Instructions to follow: A complete answer lists every line of the material where the string "Pointers" occurs.
● ● ● ●
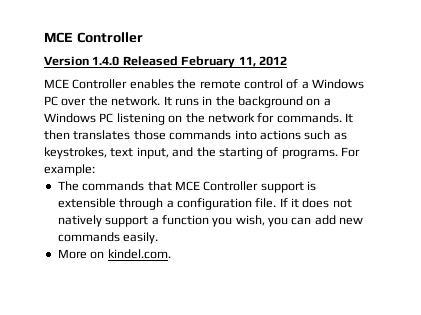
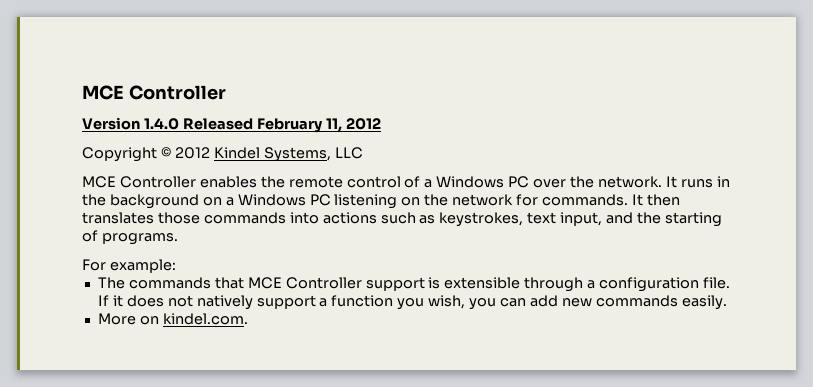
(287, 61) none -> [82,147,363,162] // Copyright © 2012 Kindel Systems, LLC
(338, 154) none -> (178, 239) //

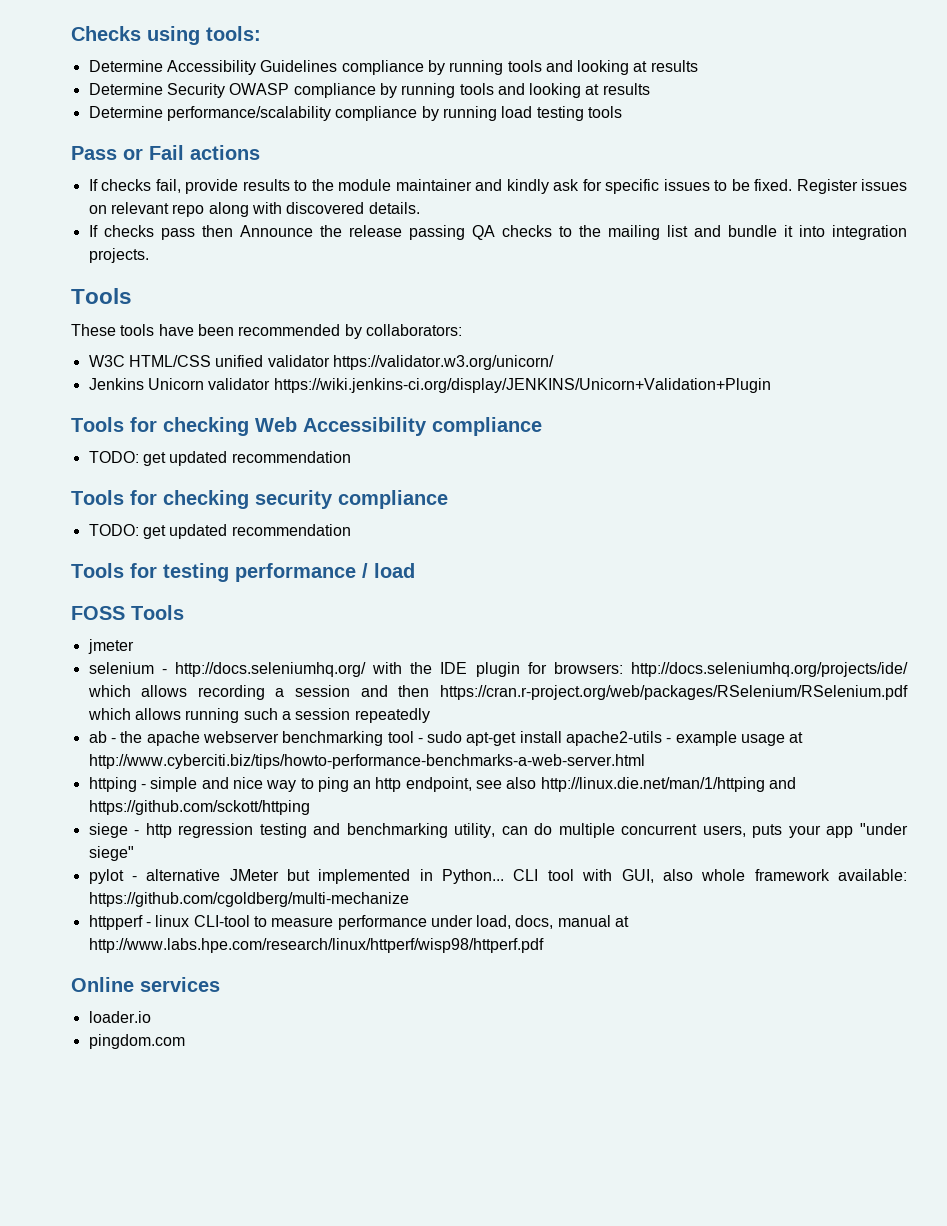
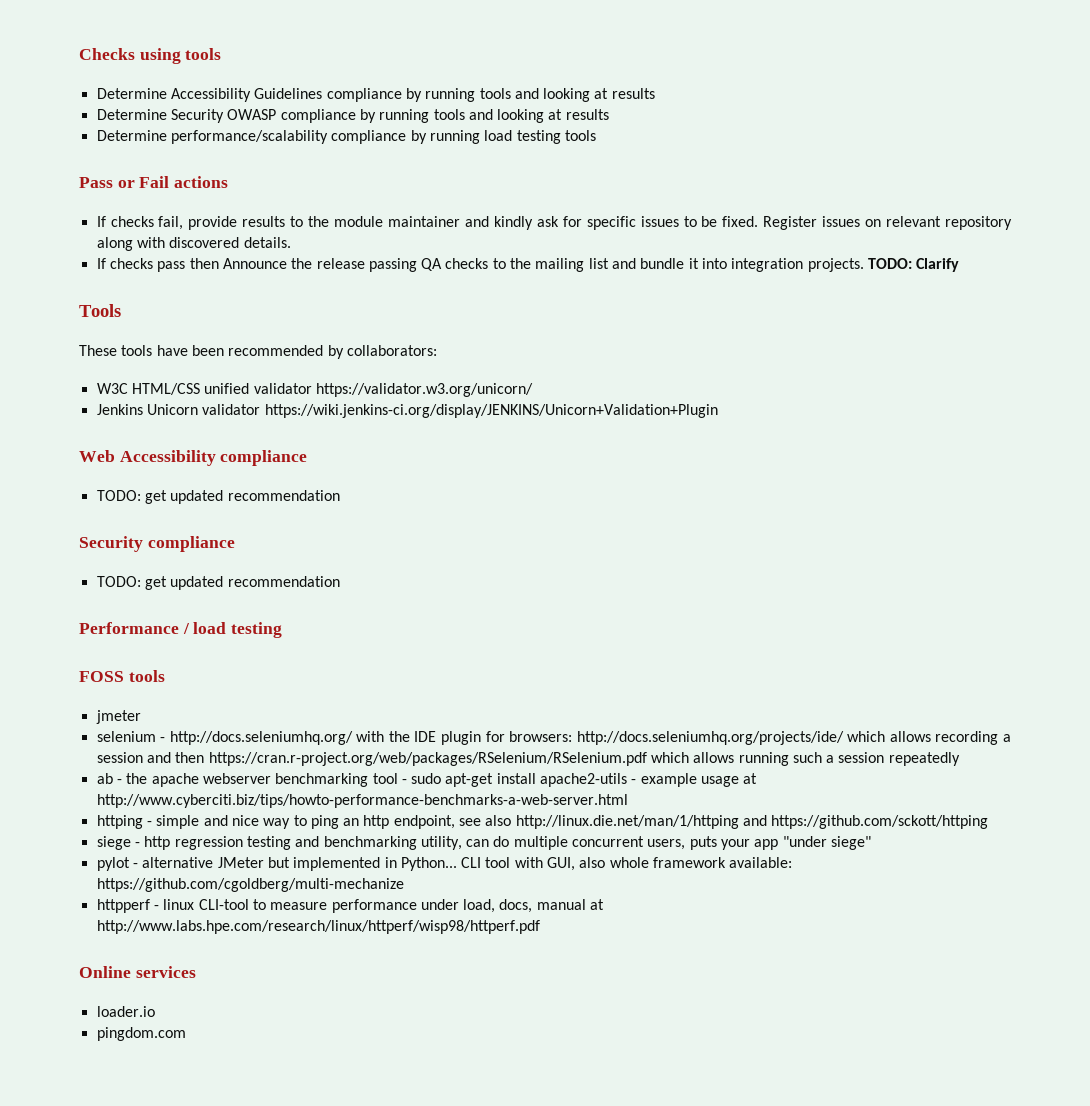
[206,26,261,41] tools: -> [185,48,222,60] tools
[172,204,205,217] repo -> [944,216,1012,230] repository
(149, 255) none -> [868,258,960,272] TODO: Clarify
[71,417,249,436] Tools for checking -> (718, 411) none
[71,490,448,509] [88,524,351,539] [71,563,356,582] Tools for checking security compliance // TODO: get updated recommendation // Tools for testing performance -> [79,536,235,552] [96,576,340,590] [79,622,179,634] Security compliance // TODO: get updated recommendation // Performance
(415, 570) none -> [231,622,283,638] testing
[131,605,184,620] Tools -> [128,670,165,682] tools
● ● ● ●
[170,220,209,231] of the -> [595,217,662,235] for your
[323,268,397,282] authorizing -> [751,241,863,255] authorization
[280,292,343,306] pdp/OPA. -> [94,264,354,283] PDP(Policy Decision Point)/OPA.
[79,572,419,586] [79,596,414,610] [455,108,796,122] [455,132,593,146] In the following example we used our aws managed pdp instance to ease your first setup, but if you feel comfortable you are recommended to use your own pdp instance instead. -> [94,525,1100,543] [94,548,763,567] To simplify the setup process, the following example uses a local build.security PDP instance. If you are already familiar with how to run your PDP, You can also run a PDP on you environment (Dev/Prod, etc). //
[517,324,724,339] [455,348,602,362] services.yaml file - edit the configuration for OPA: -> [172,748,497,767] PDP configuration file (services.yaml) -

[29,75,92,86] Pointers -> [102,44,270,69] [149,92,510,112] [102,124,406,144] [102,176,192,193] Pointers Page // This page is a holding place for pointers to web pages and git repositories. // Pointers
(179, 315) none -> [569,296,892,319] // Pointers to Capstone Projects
● ● ● ●
Answer space:
[29,75,92,86] Pointers -> [102,44,270,69] [149,92,510,112] [102,124,406,144] [102,176,192,193] Pointers Page // This page is a holding place for pointers to web pages and git repositories. // Pointers
(179, 315) none -> [569,296,892,319] // Pointers to Capstone Projects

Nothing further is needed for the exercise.